La plupart des capteurs supportent l’eau, mais ce sont les baignades prolongées, les chocs et les frottements répétés qui fragilisent la tenue. Pour le sport, la difficulté est surtout mécanique : un capteur placé là où le sac ou le maillot frotte ne tiendra pas la semaine.

La nuit est le moment où le capteur rend le plus service, puisqu’il surveille pendant que tout le monde dort, avec des alertes si la glycémie sort des seuils. À l’école, il permet une surveillance discrète, qui s’organise dans le cadre du projet d’accueil individualisé : voir diabète de type 1, enfant et école.

Ce que le capteur ne fait pas

  • Il ne délivre pas d’insuline et ne corrige rien tout seul.
  • Il ne dispense pas de connaître les glucides du repas.
  • Il ne supprime pas les hypoglycémies : il aide à les voir arriver.
  • Une alerte n’est pas une consigne : c’est un signal, qui se lit avec le contexte et les repères donnés par votre médecin endocrinologue ou pédiatre endocrinologue.

À retenir

Un capteur mesure le glucose sous la peau en continu et affiche une tendance, pas seulement un chiffre. Il remplace largement les piqûres au doigt sans faire disparaître le décalage entre les deux mesures. Et il ne sert que s’il tient : la pose et la rotation des zones font la différence.

Un repère pour s’y retrouver

Le capteur donne de la visibilité, et la visibilité rassure. Elle peut aussi devenir envahissante quand on regarde son téléphone toutes les dix minutes. Beaucoup de familles trouvent leur équilibre au bout de quelques semaines : regarder la tendance aux moments qui comptent, et faire confiance aux alertes pour le reste.

Pour situer le capteur parmi les autres dispositifs, voir les traitements et dispositifs du diabète de type 1.

Questions fréquentes

Un capteur remplace-t-il les piqûres au bout du doigt ?

Au quotidien, la mesure du glucose interstitiel se substitue largement à l'autosurveillance capillaire.
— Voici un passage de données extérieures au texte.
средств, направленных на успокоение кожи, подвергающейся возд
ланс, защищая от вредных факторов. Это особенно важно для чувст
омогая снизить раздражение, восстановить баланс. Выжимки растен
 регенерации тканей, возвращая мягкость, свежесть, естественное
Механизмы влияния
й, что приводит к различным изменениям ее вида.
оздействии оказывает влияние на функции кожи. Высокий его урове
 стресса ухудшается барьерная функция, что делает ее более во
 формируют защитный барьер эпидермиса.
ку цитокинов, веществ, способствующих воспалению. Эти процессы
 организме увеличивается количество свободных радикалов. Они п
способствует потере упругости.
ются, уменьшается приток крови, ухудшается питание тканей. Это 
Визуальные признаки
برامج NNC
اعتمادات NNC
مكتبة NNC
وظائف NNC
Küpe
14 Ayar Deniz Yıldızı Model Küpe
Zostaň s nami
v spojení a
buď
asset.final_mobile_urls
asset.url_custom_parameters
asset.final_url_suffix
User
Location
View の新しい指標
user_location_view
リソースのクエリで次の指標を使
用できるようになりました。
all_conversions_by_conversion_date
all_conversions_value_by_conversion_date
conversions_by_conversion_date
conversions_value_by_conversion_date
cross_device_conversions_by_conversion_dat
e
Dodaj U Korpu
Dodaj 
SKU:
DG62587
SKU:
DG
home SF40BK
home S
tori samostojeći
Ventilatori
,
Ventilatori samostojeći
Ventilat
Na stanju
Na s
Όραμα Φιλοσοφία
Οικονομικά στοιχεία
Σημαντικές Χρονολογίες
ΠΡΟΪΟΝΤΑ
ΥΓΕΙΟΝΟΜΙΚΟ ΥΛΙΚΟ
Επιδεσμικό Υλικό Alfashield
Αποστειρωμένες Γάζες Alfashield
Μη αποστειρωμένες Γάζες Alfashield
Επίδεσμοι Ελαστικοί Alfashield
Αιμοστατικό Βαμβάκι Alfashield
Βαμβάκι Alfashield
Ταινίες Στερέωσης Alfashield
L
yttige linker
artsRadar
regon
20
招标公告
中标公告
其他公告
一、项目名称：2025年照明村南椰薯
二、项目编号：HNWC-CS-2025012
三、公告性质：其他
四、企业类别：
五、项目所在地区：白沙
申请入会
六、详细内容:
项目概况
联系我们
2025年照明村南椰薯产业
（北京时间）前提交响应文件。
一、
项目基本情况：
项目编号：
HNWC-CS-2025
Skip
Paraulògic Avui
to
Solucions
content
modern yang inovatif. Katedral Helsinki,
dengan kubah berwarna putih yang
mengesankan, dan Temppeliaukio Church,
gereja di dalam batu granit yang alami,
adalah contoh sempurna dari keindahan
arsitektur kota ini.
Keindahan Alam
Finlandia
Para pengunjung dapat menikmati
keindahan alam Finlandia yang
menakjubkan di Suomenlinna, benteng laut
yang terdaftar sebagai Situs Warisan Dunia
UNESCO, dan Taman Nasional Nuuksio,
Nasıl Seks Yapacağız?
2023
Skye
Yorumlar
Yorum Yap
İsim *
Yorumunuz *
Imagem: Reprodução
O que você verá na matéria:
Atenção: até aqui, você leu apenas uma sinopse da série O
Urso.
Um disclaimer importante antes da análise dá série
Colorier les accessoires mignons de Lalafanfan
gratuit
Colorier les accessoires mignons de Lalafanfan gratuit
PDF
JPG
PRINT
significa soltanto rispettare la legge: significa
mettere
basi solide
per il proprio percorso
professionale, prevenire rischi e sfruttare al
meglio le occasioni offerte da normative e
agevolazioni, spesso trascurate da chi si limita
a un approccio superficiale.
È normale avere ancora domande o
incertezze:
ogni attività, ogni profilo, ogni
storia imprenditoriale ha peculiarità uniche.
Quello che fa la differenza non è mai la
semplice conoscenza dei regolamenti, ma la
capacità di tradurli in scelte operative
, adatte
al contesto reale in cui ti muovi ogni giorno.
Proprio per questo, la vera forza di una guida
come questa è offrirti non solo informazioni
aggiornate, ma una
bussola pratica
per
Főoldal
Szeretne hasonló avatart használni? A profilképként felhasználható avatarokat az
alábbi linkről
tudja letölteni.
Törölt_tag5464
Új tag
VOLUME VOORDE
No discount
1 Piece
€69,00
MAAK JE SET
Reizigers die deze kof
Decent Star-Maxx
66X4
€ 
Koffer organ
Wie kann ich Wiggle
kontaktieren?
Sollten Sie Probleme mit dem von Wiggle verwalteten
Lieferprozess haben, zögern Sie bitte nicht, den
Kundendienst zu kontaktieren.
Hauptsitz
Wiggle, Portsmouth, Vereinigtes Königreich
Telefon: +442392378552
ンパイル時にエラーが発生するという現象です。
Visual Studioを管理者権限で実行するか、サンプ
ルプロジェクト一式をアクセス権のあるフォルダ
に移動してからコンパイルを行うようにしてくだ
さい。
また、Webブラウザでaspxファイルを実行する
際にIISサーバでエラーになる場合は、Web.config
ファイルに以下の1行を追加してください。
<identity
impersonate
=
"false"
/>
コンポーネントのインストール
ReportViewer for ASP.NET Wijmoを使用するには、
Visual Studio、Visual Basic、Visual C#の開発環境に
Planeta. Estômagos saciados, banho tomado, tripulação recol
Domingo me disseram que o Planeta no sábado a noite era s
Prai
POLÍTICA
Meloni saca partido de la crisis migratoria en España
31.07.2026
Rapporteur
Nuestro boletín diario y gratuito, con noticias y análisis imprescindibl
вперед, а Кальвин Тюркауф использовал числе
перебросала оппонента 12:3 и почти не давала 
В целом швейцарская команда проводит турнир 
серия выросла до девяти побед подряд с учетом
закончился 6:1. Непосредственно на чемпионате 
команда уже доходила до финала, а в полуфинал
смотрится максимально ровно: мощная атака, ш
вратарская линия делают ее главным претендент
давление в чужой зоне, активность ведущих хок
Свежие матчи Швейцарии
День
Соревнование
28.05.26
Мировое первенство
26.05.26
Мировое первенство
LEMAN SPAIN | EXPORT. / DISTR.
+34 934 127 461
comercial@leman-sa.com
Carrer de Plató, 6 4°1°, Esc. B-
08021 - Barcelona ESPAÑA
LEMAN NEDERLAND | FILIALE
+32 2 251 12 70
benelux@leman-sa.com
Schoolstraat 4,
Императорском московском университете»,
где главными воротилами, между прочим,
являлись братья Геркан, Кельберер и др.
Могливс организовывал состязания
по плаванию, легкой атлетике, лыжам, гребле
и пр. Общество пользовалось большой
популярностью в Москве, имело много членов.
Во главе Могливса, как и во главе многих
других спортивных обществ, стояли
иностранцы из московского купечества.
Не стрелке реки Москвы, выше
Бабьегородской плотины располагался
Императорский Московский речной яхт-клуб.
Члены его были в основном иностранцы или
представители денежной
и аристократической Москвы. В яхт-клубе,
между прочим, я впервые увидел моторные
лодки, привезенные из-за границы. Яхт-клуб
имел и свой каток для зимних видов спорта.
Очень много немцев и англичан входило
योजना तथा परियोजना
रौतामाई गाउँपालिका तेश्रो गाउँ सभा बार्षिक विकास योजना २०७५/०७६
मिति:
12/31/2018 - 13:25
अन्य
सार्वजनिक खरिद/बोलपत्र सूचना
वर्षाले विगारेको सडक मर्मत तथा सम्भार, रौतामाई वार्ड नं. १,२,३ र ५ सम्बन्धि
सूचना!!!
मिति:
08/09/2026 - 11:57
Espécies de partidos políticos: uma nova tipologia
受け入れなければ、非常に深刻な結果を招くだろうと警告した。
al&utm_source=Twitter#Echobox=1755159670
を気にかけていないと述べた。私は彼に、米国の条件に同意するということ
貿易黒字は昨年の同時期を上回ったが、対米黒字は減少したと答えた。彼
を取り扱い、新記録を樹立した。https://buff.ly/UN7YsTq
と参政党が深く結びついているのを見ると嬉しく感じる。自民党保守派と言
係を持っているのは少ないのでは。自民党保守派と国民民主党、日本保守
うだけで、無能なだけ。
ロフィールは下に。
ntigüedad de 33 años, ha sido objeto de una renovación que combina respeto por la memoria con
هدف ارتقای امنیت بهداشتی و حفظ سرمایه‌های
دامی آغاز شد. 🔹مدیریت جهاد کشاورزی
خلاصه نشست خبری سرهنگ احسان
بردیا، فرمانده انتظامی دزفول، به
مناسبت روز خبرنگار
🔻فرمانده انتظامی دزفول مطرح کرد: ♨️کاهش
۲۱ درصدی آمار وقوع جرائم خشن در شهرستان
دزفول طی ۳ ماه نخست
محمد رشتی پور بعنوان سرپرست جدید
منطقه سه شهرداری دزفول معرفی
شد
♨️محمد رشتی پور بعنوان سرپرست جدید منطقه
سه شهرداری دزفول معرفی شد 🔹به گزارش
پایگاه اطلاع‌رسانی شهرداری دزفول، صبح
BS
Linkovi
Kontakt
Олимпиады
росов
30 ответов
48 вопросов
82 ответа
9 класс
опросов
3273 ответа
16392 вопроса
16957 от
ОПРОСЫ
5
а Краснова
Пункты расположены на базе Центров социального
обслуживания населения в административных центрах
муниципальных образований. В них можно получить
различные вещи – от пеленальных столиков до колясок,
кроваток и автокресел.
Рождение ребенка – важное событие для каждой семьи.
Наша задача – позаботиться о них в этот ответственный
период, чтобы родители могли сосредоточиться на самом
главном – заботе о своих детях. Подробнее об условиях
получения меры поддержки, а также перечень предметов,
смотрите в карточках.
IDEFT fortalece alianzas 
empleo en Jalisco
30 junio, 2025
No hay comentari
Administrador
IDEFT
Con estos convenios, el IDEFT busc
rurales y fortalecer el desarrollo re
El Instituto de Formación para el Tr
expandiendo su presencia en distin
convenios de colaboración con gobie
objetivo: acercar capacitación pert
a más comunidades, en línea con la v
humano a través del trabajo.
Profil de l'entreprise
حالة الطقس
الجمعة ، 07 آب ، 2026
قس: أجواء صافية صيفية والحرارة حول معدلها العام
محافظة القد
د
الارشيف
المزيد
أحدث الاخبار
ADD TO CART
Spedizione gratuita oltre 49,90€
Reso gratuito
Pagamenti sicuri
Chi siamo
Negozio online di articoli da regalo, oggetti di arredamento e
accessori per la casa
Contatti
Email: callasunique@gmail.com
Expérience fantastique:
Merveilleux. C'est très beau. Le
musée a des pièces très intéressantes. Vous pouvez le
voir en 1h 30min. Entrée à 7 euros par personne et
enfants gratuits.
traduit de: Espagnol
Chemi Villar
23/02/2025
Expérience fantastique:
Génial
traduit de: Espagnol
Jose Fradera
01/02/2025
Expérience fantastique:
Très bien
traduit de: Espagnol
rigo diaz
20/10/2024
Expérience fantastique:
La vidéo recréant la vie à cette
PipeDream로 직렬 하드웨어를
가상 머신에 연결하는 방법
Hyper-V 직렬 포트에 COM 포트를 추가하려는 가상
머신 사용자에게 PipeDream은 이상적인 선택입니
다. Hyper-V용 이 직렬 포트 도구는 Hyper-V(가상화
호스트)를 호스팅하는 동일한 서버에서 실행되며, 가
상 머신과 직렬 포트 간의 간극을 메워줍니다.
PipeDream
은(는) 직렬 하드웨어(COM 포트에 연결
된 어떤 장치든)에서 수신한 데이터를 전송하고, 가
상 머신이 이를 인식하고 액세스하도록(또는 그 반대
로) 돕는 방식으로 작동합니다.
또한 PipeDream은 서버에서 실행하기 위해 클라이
Les deux mesures ne portent cependant pas sur le même liquide et présentent un décalage dans le temps : l'équipe soignante précise les situations où un contrôle au doigt reste utile pour votre enfant.

Combien de temps un capteur se porte-t-il ?

Cela dépend du système : la durée de port varie d'un modèle à l'autre, et elle est indiquée par le fabricant. Un capteur décollé avant terme ne se recolle pas : il faut en poser un nouveau, ou revenir aux contrôles au doigt en attendant.

Peut-on se baigner et faire du sport avec un capteur ?

Oui. Ce sont surtout les frottements, la transpiration et les chocs répétés qui fragilisent la tenue de l'adhésif. Une peau propre, dégraissée et parfaitement sèche au moment de la pose est le premier facteur de maintien.

Le capteur peut-il irriter la peau ?

Des rougeurs ou des démangeaisons sous l'adhésif arrivent, et parfois après plusieurs semaines d'utilisation sans problème. Ce n'est pas à banaliser ni à subir : il existe des solutions, et une réaction qui persiste ou s'aggrave justifie un avis médical.